2 min read

Car crash stats revisited: My measurement errors

Last week, I created revised versions of graphs of car crash statistics by state (including an interactive version), from a post by Mona Chalabi at 538.

Since I was working on those at the last minute in the middle of the night, to be included as an example in a lecture on creating effective figures and tables, I just read the data off printed versions of the bar charts, using a ruler.

I later emailed Mona Chalabi, and she and Andrew Flowers quickly posted the data to github.com/fivethirtyeight/data. (That repository has a lot of interesting data, and if you see data at 538 that you’re interested in, just ask them!)

I was curious to look at how I’d done with my measurements and data entry. Here’s a plot of my percent errors:

Percent measurement errors in Karl’s car crash stats

Not too bad, really. Here are the biggest problems:

  • Mississippi, non-distracted: off by 6%, but that corresponded to 0.5 mm.

  • Rhode Island and Ohio, speeding: off by 40 and 35%, respectively.

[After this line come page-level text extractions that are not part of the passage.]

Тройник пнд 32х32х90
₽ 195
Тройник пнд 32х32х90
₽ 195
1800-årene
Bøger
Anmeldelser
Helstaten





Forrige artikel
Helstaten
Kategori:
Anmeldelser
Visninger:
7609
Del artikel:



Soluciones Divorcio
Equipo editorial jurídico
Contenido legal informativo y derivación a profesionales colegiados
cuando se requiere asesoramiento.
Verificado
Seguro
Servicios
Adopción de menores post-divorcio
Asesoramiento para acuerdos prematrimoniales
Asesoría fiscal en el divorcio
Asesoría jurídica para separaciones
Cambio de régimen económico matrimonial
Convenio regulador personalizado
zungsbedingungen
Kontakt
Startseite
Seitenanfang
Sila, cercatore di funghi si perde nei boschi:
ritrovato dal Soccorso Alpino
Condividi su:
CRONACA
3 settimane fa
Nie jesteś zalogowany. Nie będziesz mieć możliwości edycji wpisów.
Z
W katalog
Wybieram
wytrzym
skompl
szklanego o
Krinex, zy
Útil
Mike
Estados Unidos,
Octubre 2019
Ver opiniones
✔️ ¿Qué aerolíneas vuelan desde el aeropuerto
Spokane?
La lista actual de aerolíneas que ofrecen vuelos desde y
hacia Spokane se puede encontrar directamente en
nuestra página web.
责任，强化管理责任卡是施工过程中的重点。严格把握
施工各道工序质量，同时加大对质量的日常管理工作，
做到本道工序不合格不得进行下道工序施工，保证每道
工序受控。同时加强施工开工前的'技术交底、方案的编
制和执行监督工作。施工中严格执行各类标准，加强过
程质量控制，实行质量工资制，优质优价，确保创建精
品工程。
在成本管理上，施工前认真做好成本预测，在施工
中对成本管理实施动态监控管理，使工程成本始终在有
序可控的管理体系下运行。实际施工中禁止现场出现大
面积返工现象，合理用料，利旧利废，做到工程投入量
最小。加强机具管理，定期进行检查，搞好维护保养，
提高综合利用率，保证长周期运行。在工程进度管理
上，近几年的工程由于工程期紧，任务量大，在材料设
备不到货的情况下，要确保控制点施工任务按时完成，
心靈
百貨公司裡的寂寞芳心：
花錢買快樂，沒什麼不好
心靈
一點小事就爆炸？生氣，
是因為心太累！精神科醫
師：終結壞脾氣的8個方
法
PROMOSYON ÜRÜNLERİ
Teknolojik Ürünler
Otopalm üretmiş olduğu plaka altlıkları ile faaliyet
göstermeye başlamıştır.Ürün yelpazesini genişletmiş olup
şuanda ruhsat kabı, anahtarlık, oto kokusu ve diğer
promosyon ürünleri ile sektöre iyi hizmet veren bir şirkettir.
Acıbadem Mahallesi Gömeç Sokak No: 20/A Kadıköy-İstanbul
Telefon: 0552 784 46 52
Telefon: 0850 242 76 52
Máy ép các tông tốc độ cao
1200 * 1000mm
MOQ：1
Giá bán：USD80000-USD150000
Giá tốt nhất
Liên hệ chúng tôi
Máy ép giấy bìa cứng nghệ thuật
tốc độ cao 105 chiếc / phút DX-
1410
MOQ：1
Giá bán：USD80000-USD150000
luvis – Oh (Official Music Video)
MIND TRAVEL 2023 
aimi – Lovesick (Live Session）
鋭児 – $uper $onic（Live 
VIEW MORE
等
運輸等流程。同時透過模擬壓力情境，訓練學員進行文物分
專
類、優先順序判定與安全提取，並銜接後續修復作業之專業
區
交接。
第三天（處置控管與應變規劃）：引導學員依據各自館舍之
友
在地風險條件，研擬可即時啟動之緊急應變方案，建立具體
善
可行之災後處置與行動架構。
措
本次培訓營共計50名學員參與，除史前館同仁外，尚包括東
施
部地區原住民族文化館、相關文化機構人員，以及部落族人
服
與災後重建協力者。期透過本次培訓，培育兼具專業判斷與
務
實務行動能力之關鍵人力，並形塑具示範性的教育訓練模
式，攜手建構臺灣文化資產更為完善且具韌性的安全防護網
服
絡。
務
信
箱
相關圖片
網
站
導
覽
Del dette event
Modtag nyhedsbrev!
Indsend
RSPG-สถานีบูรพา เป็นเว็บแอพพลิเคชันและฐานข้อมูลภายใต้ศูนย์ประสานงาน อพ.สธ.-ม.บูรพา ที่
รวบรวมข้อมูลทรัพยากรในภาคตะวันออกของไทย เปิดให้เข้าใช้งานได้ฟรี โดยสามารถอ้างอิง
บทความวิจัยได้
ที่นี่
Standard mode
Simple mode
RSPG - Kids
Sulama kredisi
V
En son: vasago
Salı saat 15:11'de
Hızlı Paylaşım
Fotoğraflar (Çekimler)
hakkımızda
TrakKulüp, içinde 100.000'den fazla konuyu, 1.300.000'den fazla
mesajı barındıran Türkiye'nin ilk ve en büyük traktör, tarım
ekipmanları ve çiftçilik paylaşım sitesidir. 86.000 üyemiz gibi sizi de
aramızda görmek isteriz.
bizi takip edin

I’d written down 8 and 9 mm rather than 13 and 14 mm.

  • Maine and Indiana, alcohol: wrote 15.5 and 14.5 mm, but typed 13.5 and 13 mm. In the former, I think I just misinterpreted my writing; in the latter, I think I wrote the number for the state below (Iowa).

It’s also interesting to note that my “total” and “non-distracted” were almost entirely under-estimates: probably an error in the measurement of the overall width of the bar chart.

Also note: @brycem had recommended using WebPlotDigitizer for digitizing data from images.